Bunun en somut ve aktüel örneği Suriye'deki Baas rejiminin hızlı ve ani çöküşüdür. On yıllardır İran, Rus, İsrail, Körfez ve Amerikan çıkarlarının farklı kombinasyonları arasında bir çatışma bazen de işbirliği arenası hâline gelen Suriye'deki Esad rejimi, kendisine "Astana Süreci"nde altın tepside sunulan ateşkes ve barış fırsatını tepmenin yol açtığı tektonik sarsıntıyla tuzla buz oldu.
Hatta aniden buharlaştı rejim. Bu bize hayli olağandışı gelse de tarih açısından oldukça sıradan vakalardan biridir. Siyaset tarihi bu tür devlet, rejim ve imparatorlukların aniden yok oluşuyla dolu. Unutmayalım ki geçmişin trajik paradokslarından biri de her barışın öncesini aratacak kadar kötüleşebilmesidir.

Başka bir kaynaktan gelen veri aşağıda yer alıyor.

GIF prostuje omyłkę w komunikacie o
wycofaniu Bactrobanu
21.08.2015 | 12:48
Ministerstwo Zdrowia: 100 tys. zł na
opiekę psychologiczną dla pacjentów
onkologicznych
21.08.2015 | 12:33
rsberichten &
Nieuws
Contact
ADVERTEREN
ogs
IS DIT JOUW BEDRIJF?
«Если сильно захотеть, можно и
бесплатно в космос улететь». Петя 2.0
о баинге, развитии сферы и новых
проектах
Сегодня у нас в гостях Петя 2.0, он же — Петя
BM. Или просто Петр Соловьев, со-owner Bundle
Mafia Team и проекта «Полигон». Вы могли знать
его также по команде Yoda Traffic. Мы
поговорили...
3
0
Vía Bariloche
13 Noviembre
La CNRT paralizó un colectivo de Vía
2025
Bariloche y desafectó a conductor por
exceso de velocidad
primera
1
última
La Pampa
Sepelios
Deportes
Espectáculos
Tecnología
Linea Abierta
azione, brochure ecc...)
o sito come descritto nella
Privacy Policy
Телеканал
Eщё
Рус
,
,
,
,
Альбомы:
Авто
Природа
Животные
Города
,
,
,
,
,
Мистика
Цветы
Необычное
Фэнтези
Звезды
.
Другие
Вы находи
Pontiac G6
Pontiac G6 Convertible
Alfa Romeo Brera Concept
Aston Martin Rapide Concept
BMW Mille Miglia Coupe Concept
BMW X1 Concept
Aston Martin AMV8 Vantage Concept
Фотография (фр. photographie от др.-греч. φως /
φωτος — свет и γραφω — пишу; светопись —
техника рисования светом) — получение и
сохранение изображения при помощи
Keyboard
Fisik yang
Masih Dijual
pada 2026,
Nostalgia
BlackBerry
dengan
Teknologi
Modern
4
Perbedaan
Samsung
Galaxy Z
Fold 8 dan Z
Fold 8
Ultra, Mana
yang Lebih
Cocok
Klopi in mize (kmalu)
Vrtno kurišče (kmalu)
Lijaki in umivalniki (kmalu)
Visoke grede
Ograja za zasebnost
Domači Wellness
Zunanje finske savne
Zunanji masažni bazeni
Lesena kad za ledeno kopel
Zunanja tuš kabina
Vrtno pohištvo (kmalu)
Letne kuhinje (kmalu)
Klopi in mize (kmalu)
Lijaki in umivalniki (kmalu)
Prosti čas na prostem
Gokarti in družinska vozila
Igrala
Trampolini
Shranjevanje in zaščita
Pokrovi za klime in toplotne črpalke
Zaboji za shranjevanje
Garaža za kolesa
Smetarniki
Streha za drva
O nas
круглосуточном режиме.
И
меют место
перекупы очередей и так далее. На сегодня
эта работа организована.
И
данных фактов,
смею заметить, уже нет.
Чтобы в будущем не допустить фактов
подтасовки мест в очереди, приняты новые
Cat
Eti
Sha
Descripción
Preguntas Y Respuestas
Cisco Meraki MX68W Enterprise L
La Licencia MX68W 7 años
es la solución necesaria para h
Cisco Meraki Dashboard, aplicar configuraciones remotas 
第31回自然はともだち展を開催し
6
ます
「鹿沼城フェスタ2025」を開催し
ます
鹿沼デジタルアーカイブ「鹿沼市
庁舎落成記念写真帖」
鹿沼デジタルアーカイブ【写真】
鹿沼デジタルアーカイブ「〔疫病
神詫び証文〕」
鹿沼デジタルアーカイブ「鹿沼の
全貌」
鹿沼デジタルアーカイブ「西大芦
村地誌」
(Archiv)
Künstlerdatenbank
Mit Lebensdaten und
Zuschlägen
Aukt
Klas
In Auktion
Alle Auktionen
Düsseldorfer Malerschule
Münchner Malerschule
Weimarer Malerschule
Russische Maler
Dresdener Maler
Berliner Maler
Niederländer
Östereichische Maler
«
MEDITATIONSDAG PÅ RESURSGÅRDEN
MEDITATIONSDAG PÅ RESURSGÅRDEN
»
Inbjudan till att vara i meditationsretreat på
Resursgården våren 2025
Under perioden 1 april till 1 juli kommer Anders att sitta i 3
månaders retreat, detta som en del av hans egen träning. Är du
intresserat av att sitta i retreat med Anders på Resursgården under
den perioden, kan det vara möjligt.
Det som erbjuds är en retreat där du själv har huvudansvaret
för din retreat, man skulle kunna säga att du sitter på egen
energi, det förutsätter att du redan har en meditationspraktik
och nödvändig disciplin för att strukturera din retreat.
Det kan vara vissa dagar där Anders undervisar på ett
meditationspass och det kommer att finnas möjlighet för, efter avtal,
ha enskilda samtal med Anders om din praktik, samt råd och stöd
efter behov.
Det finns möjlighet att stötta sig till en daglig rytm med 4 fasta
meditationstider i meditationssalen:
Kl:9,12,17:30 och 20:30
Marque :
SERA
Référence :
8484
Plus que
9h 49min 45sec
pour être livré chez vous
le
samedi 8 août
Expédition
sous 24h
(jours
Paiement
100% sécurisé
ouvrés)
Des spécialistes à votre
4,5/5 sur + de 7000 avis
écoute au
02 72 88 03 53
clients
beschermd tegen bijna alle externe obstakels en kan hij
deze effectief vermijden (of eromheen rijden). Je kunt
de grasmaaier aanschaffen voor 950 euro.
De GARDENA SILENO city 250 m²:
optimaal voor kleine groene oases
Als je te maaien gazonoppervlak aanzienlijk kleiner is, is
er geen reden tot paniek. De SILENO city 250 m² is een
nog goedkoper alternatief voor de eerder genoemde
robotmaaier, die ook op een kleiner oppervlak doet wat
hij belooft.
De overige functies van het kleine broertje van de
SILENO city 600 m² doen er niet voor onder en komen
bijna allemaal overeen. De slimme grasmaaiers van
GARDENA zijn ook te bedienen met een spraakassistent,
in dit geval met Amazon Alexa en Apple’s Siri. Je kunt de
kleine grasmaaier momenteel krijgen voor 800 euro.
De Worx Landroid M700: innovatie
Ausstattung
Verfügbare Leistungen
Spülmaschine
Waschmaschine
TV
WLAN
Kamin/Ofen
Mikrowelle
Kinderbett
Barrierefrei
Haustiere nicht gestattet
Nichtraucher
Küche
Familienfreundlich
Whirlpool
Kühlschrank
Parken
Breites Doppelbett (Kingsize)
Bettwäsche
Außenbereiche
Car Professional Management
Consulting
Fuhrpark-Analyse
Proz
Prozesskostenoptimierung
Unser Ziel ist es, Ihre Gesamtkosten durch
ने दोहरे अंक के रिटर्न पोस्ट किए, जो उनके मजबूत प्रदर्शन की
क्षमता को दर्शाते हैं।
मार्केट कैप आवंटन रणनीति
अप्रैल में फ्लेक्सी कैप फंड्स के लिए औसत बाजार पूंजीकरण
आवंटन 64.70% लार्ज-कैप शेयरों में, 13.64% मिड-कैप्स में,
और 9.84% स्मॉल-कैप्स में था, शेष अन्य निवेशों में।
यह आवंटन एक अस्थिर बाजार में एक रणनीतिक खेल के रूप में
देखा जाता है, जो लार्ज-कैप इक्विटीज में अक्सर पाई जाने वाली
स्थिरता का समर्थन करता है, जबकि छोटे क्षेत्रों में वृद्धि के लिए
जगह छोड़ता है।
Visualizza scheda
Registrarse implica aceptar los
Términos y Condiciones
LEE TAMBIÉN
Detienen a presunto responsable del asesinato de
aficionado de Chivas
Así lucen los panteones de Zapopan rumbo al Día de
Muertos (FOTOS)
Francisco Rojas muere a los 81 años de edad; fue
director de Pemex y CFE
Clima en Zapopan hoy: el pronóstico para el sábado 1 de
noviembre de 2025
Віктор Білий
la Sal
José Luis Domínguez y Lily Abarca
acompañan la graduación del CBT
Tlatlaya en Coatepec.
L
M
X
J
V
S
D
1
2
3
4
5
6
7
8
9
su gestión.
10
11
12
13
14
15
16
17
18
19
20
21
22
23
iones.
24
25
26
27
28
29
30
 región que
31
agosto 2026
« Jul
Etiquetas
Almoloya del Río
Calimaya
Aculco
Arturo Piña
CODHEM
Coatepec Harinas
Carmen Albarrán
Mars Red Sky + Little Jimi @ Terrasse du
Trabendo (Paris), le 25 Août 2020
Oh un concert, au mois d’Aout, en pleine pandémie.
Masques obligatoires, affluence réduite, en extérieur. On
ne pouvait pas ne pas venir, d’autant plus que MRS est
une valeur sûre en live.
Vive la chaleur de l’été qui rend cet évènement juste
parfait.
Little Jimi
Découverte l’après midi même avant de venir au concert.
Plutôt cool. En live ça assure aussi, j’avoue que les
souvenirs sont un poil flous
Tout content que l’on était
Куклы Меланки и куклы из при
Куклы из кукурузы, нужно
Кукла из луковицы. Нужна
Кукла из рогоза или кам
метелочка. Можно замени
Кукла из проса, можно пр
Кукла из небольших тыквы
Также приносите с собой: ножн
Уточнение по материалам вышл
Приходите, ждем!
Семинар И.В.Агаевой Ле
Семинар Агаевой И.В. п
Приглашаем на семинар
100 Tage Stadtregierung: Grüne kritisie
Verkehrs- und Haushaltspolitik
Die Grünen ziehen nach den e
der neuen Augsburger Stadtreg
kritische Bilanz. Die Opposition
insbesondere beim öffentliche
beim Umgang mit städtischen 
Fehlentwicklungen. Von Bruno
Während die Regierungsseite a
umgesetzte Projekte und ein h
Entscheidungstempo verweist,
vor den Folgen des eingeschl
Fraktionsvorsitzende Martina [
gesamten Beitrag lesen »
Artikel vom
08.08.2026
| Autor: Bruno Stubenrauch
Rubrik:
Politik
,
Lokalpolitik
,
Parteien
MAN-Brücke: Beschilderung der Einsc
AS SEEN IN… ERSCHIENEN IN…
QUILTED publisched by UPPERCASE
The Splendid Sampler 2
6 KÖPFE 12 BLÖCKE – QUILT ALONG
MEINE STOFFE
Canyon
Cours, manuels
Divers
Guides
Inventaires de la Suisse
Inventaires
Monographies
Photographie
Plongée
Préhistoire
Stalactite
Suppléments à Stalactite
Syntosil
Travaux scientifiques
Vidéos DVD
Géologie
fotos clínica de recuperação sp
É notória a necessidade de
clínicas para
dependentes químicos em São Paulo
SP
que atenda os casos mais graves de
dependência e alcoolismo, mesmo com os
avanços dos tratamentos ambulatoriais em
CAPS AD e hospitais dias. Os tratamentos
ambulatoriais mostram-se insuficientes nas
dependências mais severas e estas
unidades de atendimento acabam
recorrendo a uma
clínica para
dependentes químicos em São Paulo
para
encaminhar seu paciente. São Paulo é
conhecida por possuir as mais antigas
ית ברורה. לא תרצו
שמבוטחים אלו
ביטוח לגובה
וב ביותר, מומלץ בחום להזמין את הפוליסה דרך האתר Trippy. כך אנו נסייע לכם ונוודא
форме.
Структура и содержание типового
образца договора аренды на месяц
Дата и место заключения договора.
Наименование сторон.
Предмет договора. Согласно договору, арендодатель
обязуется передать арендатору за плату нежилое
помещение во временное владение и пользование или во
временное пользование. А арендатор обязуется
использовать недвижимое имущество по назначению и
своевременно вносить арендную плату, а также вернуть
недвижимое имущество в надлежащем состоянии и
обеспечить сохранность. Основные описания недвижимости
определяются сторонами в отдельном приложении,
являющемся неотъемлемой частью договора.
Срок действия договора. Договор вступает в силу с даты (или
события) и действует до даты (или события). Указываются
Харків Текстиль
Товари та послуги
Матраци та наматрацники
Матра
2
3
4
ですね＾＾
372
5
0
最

Fakat Türkiye'nin başat rol oynayacağı yeni Suriye'de elde edilen barışın kalıcı istikrara, uzlaşı ve bütünleşmeye yol açacağından eminiz. Bu nedenle "Pentagon Türkleri ve Kürtleri" diyebileceğimiz kimi Siyonist- Evanjelik lobilerin güdümündeki analizcilerin "Suriye yakın zamanda bir Türk bataklığına dönüşecek" yönündeki propagandaları boş çıkacak.
***
Bu kirli hedefe ulaşmak için Siyonist Türk ve Kürtlerden oluşan kurşun askerlerini şimdiden seferber etmiş hâldeler. Daha hükümet kurulmadan kaosa yol açmanın gayreti içindeler.***
Türkiye'den rahatsız olan kesimleri biliyoruz. Siyonist çevreler ile Pentagon Türkleri ve Kürtleri dışında kimsenin Ankara'dan yana bir endişesi yok. Zira Türkiye'nin Suriye'deki mevcudiyeti sadece terör örgütleriyle kirli hedeflerine ulaşmak isteyen emperyalist odakların palanlarını altüst ediyor. Bu nedenle kıvranıyorlar.